Dude, church is totally bogus.
Fast forward a few years. After receiving a liberal arts education, taking my first evolution class, and meeting some honest-to-god (GASP!) atheists, my entire world-view was crumbling. It was devastating to come face to face with the demise of everything you had built your entire life around. I tried to deny it, but I couldnt’—the evidence was too great. I knew it, but still, I couldn’t let go completely. I so desperatly *wanted* there to be a God, who loved and cared and would reward us with paradise. And for awhile, this desire was enough to drown out that “devil on my shoulder” who was whispering “you know it, you know it, you know it, just accept it.” Finally, I did. I accepted it. And it was such a liberating, free-ing experience that in my mind I always equated it with “waking up from the Matrix.” I took the Red Pill.
Misssster Anderson. Agent Falwell and Agent Dobson would like to ask you a few questions. Then we’ll all hold hands and sing ‘Go Tell it on the Mountain.’
The world looked different, new, changed. I couldn’t measure things or reality or people in the same way. Today was important, not the Everafter. I walked around in awe for months. Then, I went back to South Carolina, and saw all those old people and old thoughts and old dogmas that were as solid as the bedrock of the First Baptist Church. They had not changed, so I pretended I hadn’t either. I so desperatly wanted to give them the “Red Pill” to free them of their fear of Hell and the judgement they felt entitled to pass on others who were different. But I realized that the best thing I could do for them, if I *really* cared for them, was to let them be. They were happy in their delusion, they wanted no perturbation from it. Their happy lie, as I saw it, was preferable to any truth without God. So, I let them be.
The bullets of hate and bigotry are, like, going way…too…fast!
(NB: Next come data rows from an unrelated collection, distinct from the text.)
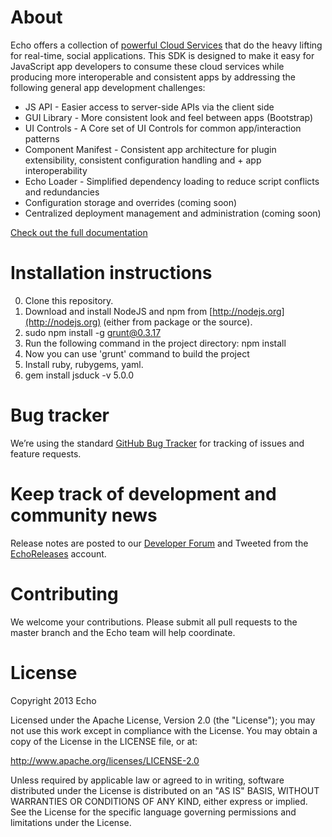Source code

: # About

Echo offers a collection of [powerful Cloud Services](http://aboutecho.com/WhatWeOffer/EchoPlatform) that do the heavy lifting for real-time, social applications. This SDK is designed to make it easy for JavaScript app developers to consume these cloud services while producing more interoperable and consistent apps by addressing the following general app development challenges:

+ JS API - Easier access to server-side APIs via the client side
+ GUI Library - More consistent look and feel between apps (Bootstrap)
+ UI Controls - A Core set of UI Controls for common app/interaction patterns
+ Component Manifest - Consistent app architecture for plugin extensibility, consistent configuration handling and + app interoperability
+ Echo Loader - Simplified dependency loading to reduce script conflicts and redundancies
+ Configuration storage and overrides (coming soon)
+ Centralized deployment management and administration (coming soon)

[Check out the full documentation](http://echoappsteam.github.io/js-sdk/docs/)

# Installation instructions

0. Clone this repository.
1. Download and install NodeJS and npm from [http://nodejs.org](http://nodejs.org) (either from package or the source).
2. sudo npm install -g grunt@0.3.17
3. Run the following command in the project directory: npm install
4. Now you can use 'grunt' command to build the project
5. Install ruby, rubygems, yaml.
6. gem install jsduck -v 5.0.0

# Bug tracker
We’re using the standard [GitHub Bug Tracker](https://github.com/EchoAppsTeam/js-sdk/issues) for tracking of issues and feature requests.

# Keep track of development and community news

Release notes are posted to our [Developer Forum](https://groups.google.com/forum/#!forum/echoworks) and Tweeted from the [EchoReleases](https://twitter.com/echoreleases) account.

# Contributing

We welcome your contributions. Please submit all pull requests to the master branch and the Echo team will help coordinate.

# License
Copyright 2013 Echo

Licensed under the Apache License, Version 2.0 (the "License"); you may not use this work except in compliance with the License. You may obtain a copy of the License in the LICENSE file, or at:

http://www.apache.org/licenses/LICENSE-2.0

Unless required by applicable law or agreed to in writing, software distributed under the License is distributed on an "AS IS" BASIS, WITHOUT WARRANTIES OR CONDITIONS OF ANY KIND, either express or implied. See the License for the specific language governing permissions and limitations under the License.
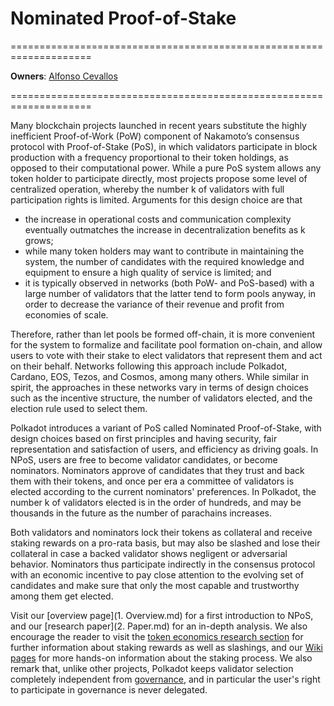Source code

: # Nominated Proof-of-Stake

====================================================================

**Owners**: [Alfonso Cevallos](/research_team_members/alfonso.html)

====================================================================

Many blockchain projects launched in recent years substitute the highly inefficient Proof-of-Work (PoW) component of Nakamoto’s consensus protocol with Proof-of-Stake (PoS), in which validators participate in block production with a frequency proportional to their token holdings, as opposed to their computational power. While a pure PoS system allows any token holder to participate directly, most projects propose some level of centralized operation, whereby the number k of validators with full participation rights is limited. Arguments for this design choice are that 

- the increase in operational costs and communication complexity eventually outmatches the increase in decentralization benefits as k grows; 
- while many token holders may want to contribute in maintaining the system, the number of candidates with the required knowledge and equipment to ensure a high quality of service is limited; and 
- it is typically observed in networks (both PoW- and PoS-based) with a large number of validators that the latter tend to form pools anyway, in order to decrease the variance of their revenue and profit from economies of scale. 

Therefore, rather than let pools be formed off-chain, it is more convenient for the system to formalize and facilitate pool formation on-chain, and allow users to vote with their stake to elect validators that represent them and act on their behalf. Networks following this approach include Polkadot, Cardano, EOS, Tezos, and Cosmos, among many others. While similar in spirit, the approaches in these networks vary in terms of design choices such as the incentive structure, the number of validators elected, and the election rule used to select them. 

Polkadot introduces a variant of PoS called Nominated Proof-of-Stake, with design choices based on first principles and having security, fair representation and satisfaction of users, and efficiency as driving goals. In NPoS, users are free to become validator candidates, or become nominators. Nominators approve of candidates that they trust and back them with their tokens, and once per era a committee of validators is elected according to the current nominators' preferences. In Polkadot, the number k of validators elected is in the order of hundreds, and may be thousands in the future as the number of parachains increases.

Both validators and nominators lock their tokens as collateral and receive staking rewards on a pro-rata basis, but may also be slashed and lose their collateral in case a backed validator shows negligent or adversarial behavior. Nominators thus participate indirectly in the consensus protocol with an economic incentive to pay close attention to the evolving set of candidates and make sure that only the most capable and trustworthy among them get elected.

Visit our [overview page](1. Overview.md) for a first introduction to NPoS, and our [research paper](2. Paper.md) for an in-depth analysis. We also encourage the reader to visit the [token economics research section](../economics/1-token-economics.md) for further information about staking rewards as well as slashings, and our [Wiki pages](https://wiki.polkadot.network/docs/en/learn-staking) for more hands-on information about the staking process. We also remark that, unlike other projects, Polkadot keeps validator selection completely independent from [governance](https://wiki.polkadot.network/docs/en/learn-governance), and in particular the user's right to participate in governance is never delegated.

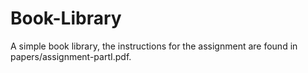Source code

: # Book-Library
A simple book library, the instructions for the assignment are found in papers/assignment-partI.pdf.
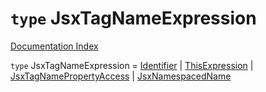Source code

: # `type` JsxTagNameExpression

[Documentation Index](../README.md)

`type` JsxTagNameExpression = [Identifier](../interface.Identifier/README.md) | [ThisExpression](../interface.ThisExpression/README.md) | [JsxTagNamePropertyAccess](../interface.JsxTagNamePropertyAccess/README.md) | [JsxNamespacedName](../interface.JsxNamespacedName/README.md)
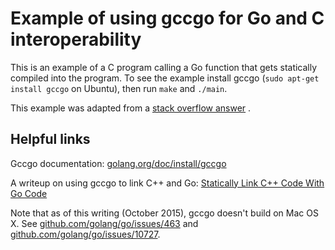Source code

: # Example of using gccgo for Go and C interoperability

This is an example of a C program calling a Go function that gets statically
compiled into the program. To see the example install gccgo (`sudo apt-get install gccgo` on Ubuntu), then run `make` and `./main`.

This example was adapted from a 
[stack overflow answer](http://stackoverflow.com/questions/6125683/call-go-functions-from-c)
.

## Helpful links

Gccgo documentation: [golang.org/doc/install/gccgo](https://golang.org/doc/install/gccgo)

A writeup on using gccgo to link C++ and Go: [Statically Link C++ Code With Go Code](https://cxwangyi.wordpress.com/2011/03/28/statically-linking-c-code-with-go-code/)

Note that as of this writing (October 2015), gccgo doesn't build on Mac OS X.
See 
[github.com/golang/go/issues/463](https://github.com/golang/go/issues/463) and 
[github.com/golang/go/issues/10727](https://github.com/golang/go/issues/10727).
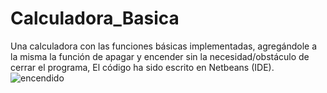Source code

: # Calculadora_Basica
Una calculadora con las funciones básicas implementadas, agregándole a la misma la función de apagar y encender sin la necesidad/obstáculo de cerrar el programa, El código ha sido escrito en Netbeans (IDE).
![encendido](https://user-images.githubusercontent.com/61268729/80315693-81d15a00-87b6-11ea-83fa-c9a87622673e.png)
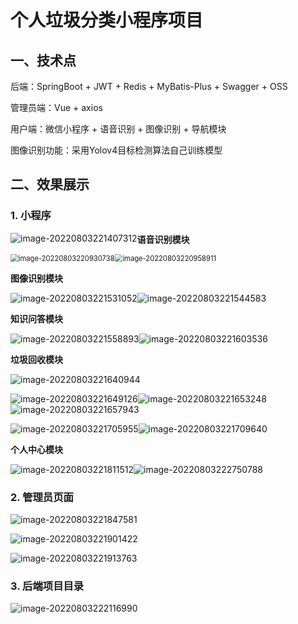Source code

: # 个人垃圾分类小程序项目

## 一、技术点

后端：SpringBoot + JWT + Redis + MyBatis-Plus + Swagger + OSS

管理员端：Vue + axios

用户端：微信小程序 + 语音识别 + 图像识别 + 导航模块

图像识别功能：采用Yolov4目标检测算法自己训练模型

## 二、效果展示

### 1. 小程序

<img src="README.assets/image-20220803221407312.png" alt="image-20220803221407312" style="float:left;" />

**语音识别模块**

<img src="README.assets/image-20220803220930738.png" alt="image-20220803220930738" style="zoom:80%" /><img src="README.assets/image-20220803220958911.png" alt="image-20220803220958911" style="zoom:80%" />

**图像识别模块**

![image-20220803221531052](README.assets/image-20220803221531052.png)![image-20220803221544583](README.assets/image-20220803221544583.png)

**知识问答模块**

![image-20220803221558893](README.assets/image-20220803221558893.png)![image-20220803221603536](README.assets/image-20220803221603536.png)

**垃圾回收模块**

![image-20220803221640944](README.assets/image-20220803221640944.png)

![image-20220803221649126](README.assets/image-20220803221649126.png)![image-20220803221653248](README.assets/image-20220803221653248.png)![image-20220803221657943](README.assets/image-20220803221657943.png)

![image-20220803221705955](README.assets/image-20220803221705955.png)![image-20220803221709640](README.assets/image-20220803221709640.png)

**个人中心模块**

![image-20220803221811512](README.assets/image-20220803222719027.png)![image-20220803222750788](README.assets/image-20220803222750788.png)

### 2. 管理员页面

![image-20220803221847581](README.assets/image-20220803221847581.png)

![image-20220803221901422](README.assets/image-20220803221901422.png)

![image-20220803221913763](README.assets/image-20220803221913763.png)

### 3. 后端项目目录

![image-20220803222116990](README.assets/image-20220803222116990.png)

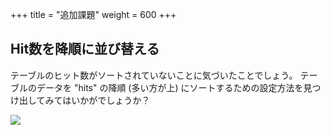 +++
title = "追加課題"
weight = 600
+++

## Hit数を降順に並び替える

テーブルのヒット数がソートされていないことに気づいたことでしょう。 テーブルのデータを "hits" の降順 (多い方が上) にソートするための設定方法を見つけ出してみてはいかがでしょうか？

![](./viewer2.png)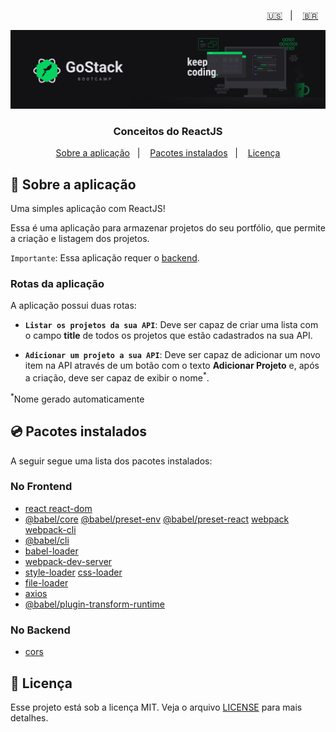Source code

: <p align="right">
  <a href="README.en.md">🇺🇸</a>&nbsp;&nbsp;&nbsp;|&nbsp;&nbsp;&nbsp;
  <a href="README.md">🇧🇷</a>&nbsp;&nbsp;&nbsp;
</p>

<img alt="GoStack" src=./src/assets/header-bootcamp.png />

<h3 align="center">
  Conceitos do ReactJS
</h3>

<p align="center">
  <a href="#rocket-sobre-a-aplicação">Sobre a aplicação</a>&nbsp;&nbsp;&nbsp;|&nbsp;&nbsp;&nbsp;
  <a href="#cd-pacotes-instalados">Pacotes instalados</a>&nbsp;&nbsp;&nbsp;|&nbsp;&nbsp;&nbsp;
  <a href="#memo-licença">Licença</a>
</p>


## :rocket: Sobre a aplicação

Uma simples aplicação com ReactJS!

Essa é uma aplicação para armazenar projetos do seu portfólio, que permite a criação e listagem dos projetos.

`Importante`: Essa aplicação requer o [backend](https://github.com/bruno-fialho/conceitos-back-end-nodejs).

### Rotas da aplicação

A aplicação possui duas rotas:

- **`Listar os projetos da sua API`**: Deve ser capaz de criar uma lista com o campo **title** de todos os projetos que estão cadastrados na sua API.

- **`Adicionar um projeto a sua API`**: Deve ser capaz de adicionar um novo item na API através de um botão com o texto **Adicionar Projeto** e, após a criação, deve ser capaz de exibir o nome<sup>*</sup>. 

<sup>*</sup>Nome gerado automaticamente

## :cd: Pacotes instalados

A seguir segue uma lista dos pacotes instalados:

### No Frontend

- [react react-dom](https://www.npmjs.com/package/react-dom)
- [@babel/core](https://www.npmjs.com/package/@babel/core) [@babel/preset-env](https://www.npmjs.com/package/@babel/preset-env) [@babel/preset-react](https://www.npmjs.com/package/@babel/preset-react) [webpack webpack-cli](https://webpack.js.org/guides/installation/)
- [@babel/cli](https://babeljs.io/docs/en/babel-cli/)
- [babel-loader](https://github.com/babel/babel-loader)
- [webpack-dev-server](https://github.com/webpack/webpack-dev-server)
- [style-loader](https://www.npmjs.com/package/style-loader) [css-loader](https://www.npmjs.com/package/css-loader)
- [file-loader](https://webpack.js.org/loaders/file-loader/)
- [axios](https://www.npmjs.com/package/axios)
- [@babel/plugin-transform-runtime](https://babeljs.io/docs/en/babel-plugin-transform-runtime)

### No Backend

- [cors](https://www.npmjs.com/package/cors)


## :memo: Licença

Esse projeto está sob a licença MIT. Veja o arquivo [LICENSE](LICENSE) para mais detalhes.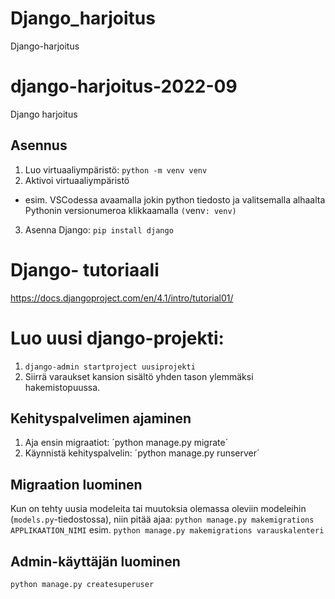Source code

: # Django_harjoitus
Django-harjoitus

# django-harjoitus-2022-09
Django harjoitus

## Asennus
1. Luo virtuaaliympäristö: `python -m venv venv`
2. Aktivoi virtuaaliympäristö
 - esim. VSCodessa avaamalla jokin python tiedosto ja valitsemalla alhaalta
 Pythonin versionumeroa klikkaamalla `(`venv`: venv)`
 3. Asenna Django: `pip install django`

 # Django- tutoriaali

 https://docs.djangoproject.com/en/4.1/intro/tutorial01/

 # Luo uusi django-projekti:
 1. `django-admin startproject uusiprojekti`
 2. Siirrä varaukset kansion sisältö yhden tason ylemmäksi hakemistopuussa.

 ## Kehityspalvelimen ajaminen

1. Aja ensin migraatiot: ´python manage.py migrate´ 
2. Käynnistä kehityspalvelin: ´python manage.py runserver´

## Migraation luominen

Kun on tehty uusia modeleita tai muutoksia olemassa oleviin modeleihin
(`models.py`-tiedostossa), niin pitää ajaa:
`python manage.py makemigrations APPLIKAATION_NIMI` esim.
`python manage.py makemigrations varauskalenteri`


## Admin-käyttäjän luominen

`python manage.py createsuperuser`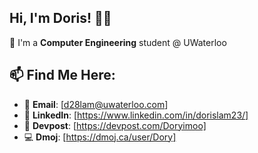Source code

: ## Hi, I'm Doris! 🙂👋

🏫 I'm a **Computer Engineering** student @ UWaterloo 

## 📫 Find Me Here:
- 📧 **Email**: [d28lam@uwaterloo.com]
- 💼 **LinkedIn**: [https://www.linkedin.com/in/dorislam23/]
- 👾 **Devpost**: [https://devpost.com/Doryimoo]
- 💻 **Dmoj**: [https://dmoj.ca/user/Dory]


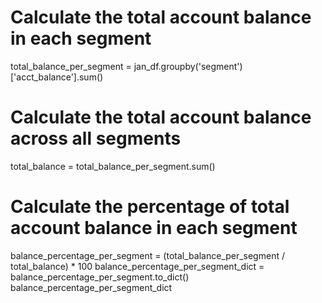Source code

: # Calculate the total account balance in each segment
total_balance_per_segment = jan_df.groupby('segment')['acct_balance'].sum()

# Calculate the total account balance across all segments
total_balance = total_balance_per_segment.sum()

# Calculate the percentage of total account balance in each segment
balance_percentage_per_segment = (total_balance_per_segment / total_balance) * 100
balance_percentage_per_segment_dict = balance_percentage_per_segment.to_dict()
balance_percentage_per_segment_dict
Thing is, I’m not so arrogant anymore as to think I’ve somehow got the answer, and I should wake everyone up out of their Matrix-like dream of religion. I’m happy with my “truth” and am content to let others live their lives as they see fit, if they’ll make the same accomodation for me. Sometimes, they have not and thats sad. But one thing I’ve come to understand is that people can be good or bad in all walks of life, of all races, creeds, sexes, orientations, political beliefs, whatever. To judge someone on one value alone, whether they are happy with one thought or another, is trivializing human interaction and what people are capable of. Just like politics or activism, religion is a topic that brings out the fervor. But its that fervor, when used to pigeon-hole people on either side, which can be as destructive as the perceived threat of different beliefs.
Personally, I don’t care anymore whether you take the Red Pill or the Blue Pill or an aspirin. My life, my decisions, my goals, and my beliefs stay the same, regardless. I’ve spent too many years of my life already sitting in pious judgement for the other team, and I’ve had enough.